Einigermaßen grotesk ist aber das, was mir Scandlines heute als Werbung zugeschickt hat:

Lämna landet och njut av våren i Tyskland istället!

Übersetzt:

Verlassen Sie das Land und genießen Sie stattdessen den Frühling in Deutschland!

Nicht dass mir der deutsche Frühling nicht lieber wäre – hier hat es heute nochmal geschneit.

Aber mit der Fähre? Nö, fürs erste nicht mehr.

MV in der Tunnelbana

Ryanair bewirbt derzeit Reisen in eine Stadt, die zumindest bislang nicht als Tourismusmetropole bekannt ist: Rostock. Bislang dürfte Mecklenburg-Vorpommern allgemein keine allzu große Rolle im Tourismus aus Schweden spielen, denn Ostsee, viel Natur und kühles Klima gibt es hier in ähnlicher Form auch.

Ob Ryanair also auf dieser Schiene erfolgreich sein wird, ist also fraglich. Immerhin kommt damit Deutschlands dünnbesiedelstes Bundesland zu einer ungewohnten Aufmerksamkeit:

In Baden-Württemberg weiß man allerdings, dass MV nicht immer gut tut.

Ungeheuerlich

Ich verkneife mir einen längeren Kommentar zu den Vorgängen in Rostock. Aber wenn ich lese, was Dagens Nyheter heute schreibt, geht mir der Hut hoch.

Der Deutschlandkorrespondet Jan Lewenhagen berichtet da über den 27-jährigen Schweden Jonas, der in Rostock festgenommen wurde.
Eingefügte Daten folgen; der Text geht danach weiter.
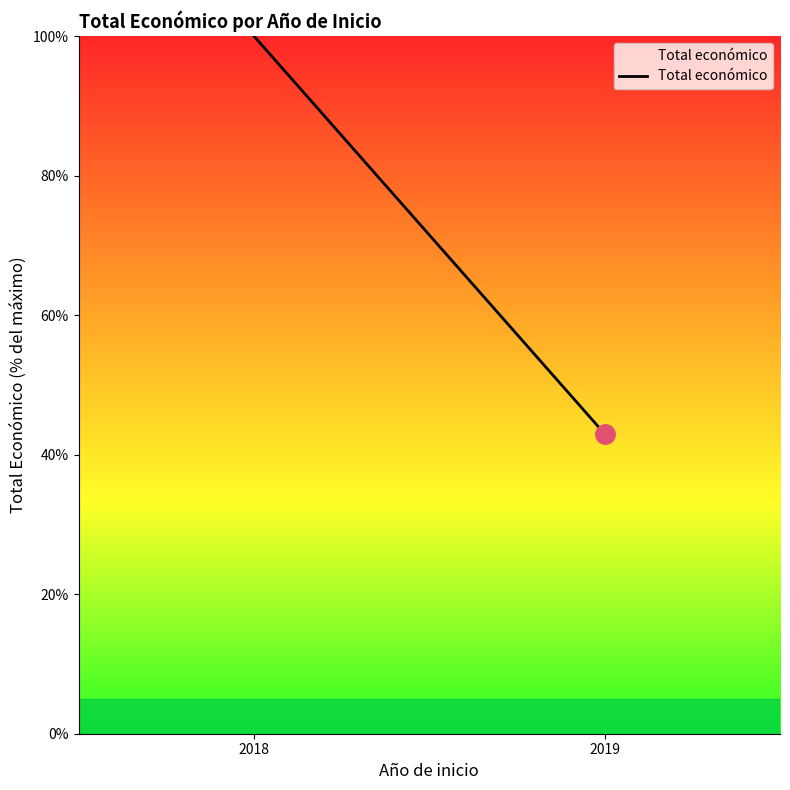

List the labels in order of value, smallest first.

2019, 2018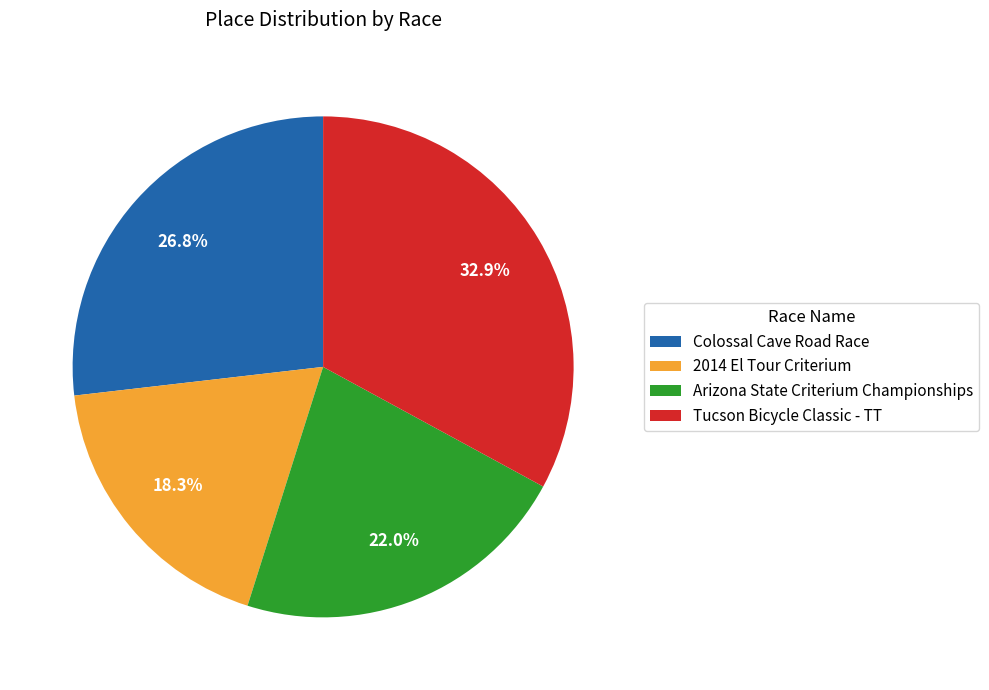

Which slice is the smallest?

2014 El Tour Criterium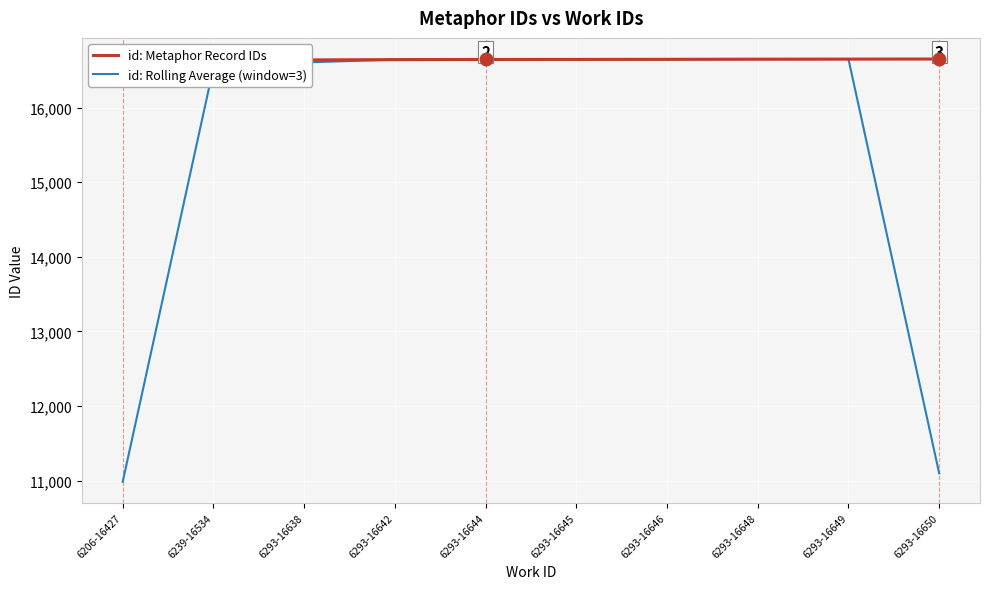

How many intersections are there between id: Rolling Average (window=3) and id: Metaphor Record IDs?

1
Jener meint nämlich:

Das war das reinste Guantanamo

und sagt von sich selbst, dass er nicht besonders politisch interessiert sei. Einige Perlen der Weisheit hat er auch zu bieten:

Die G8 diktiert die Situation im Rest der Welt

Aber er sei halt trotzdem nach Rostock mitgenommen, weil da ja was los sei, und das sei toll.

Daran, dass er zufälligerweise genauso gekleidet war wie die Leute, die mit den Steinen warfen, ist aus seiner Sicht wohl nichts ungewöhnliches. Er trug nämlich schwarz, obwohl:

Da schmilzt man ja drin!

Außerdem war er maskiert – und er habe nicht gewusst, dass das in Deutschland verboten sei. Dass er wie die ganzen Steinewerfer aussah und auch noch am gleichen Ort war, ist also reiner Zufall. Auch sonst ist er natürlich ein unschuldiges Opfer der Justiz, denn er habe keinen einzigen Stein geworfen. Das halte er für falsch.

Dann habe man ihn einfach so mal verhaftet und eine Lagerhalle gesteckt. Das sei da fürchterlich laut gewesen und wegen des Neonlichts konnte man auf den dünnen Unterlagen, die man ihnen gegeben hatte, nicht schlafen. Ansonsten sei die Polizei aber sehr „seriös“ gewesen.

Heute morgen um 6 sei er dann wieder auf freien Fuß gesetzt worden, mit der Visitenkarte eines Anwalts im Gepäck, der ihn noch in Haft aufgesucht habe.

Seinen Namen wolle er aber nicht nennen:

Sonst macht sich die Mama Sorgen!

Mal im Ernst: Wer soll denn die Geschichte glauben?

Ein angeblich unpolitischer Schwede, der sich rein zufällig genauso kleidet wie gewalttätige Autonome, treibt sich ebenso zufällig bei Krawallen in Rostock herum und wird von der Polizei verhaftet.

Die 10 Stunden in Gewahrsam, in denen sich die Polizisten „seriös“ verhalten haben sollen und man ihm einen Anwalt sowie einen Schlafplatz gab, sollen wie Guantanamo gewesen sein? Wie stellt der sich denn deutsche Gefängnisse vor? Federbetten mit reichlich Bier und Wurst im Kühlschrank???
Und vor allem: wie stellt der sich Guantanamo vor? Er kann sich ja bei Gelegenheit mal mit Murat Kurnaz unterhalten.

Ganz nebenbei, lieber Jonas: wenn man sich vermummt, ist das auch in Deutschland vollkommen legal, sofern man nicht gerade mit einer Waffe in eine Bank läuft oder dabei ist, Polizisten niederzuknüppeln.

Nachtrag: da irrte ich mich selbst – es gibt ein Vermummungsverbot. Im neuen Layout wird die Streichung des einen Zitats oben leider nicht korrekt angezeigt (korrigiert).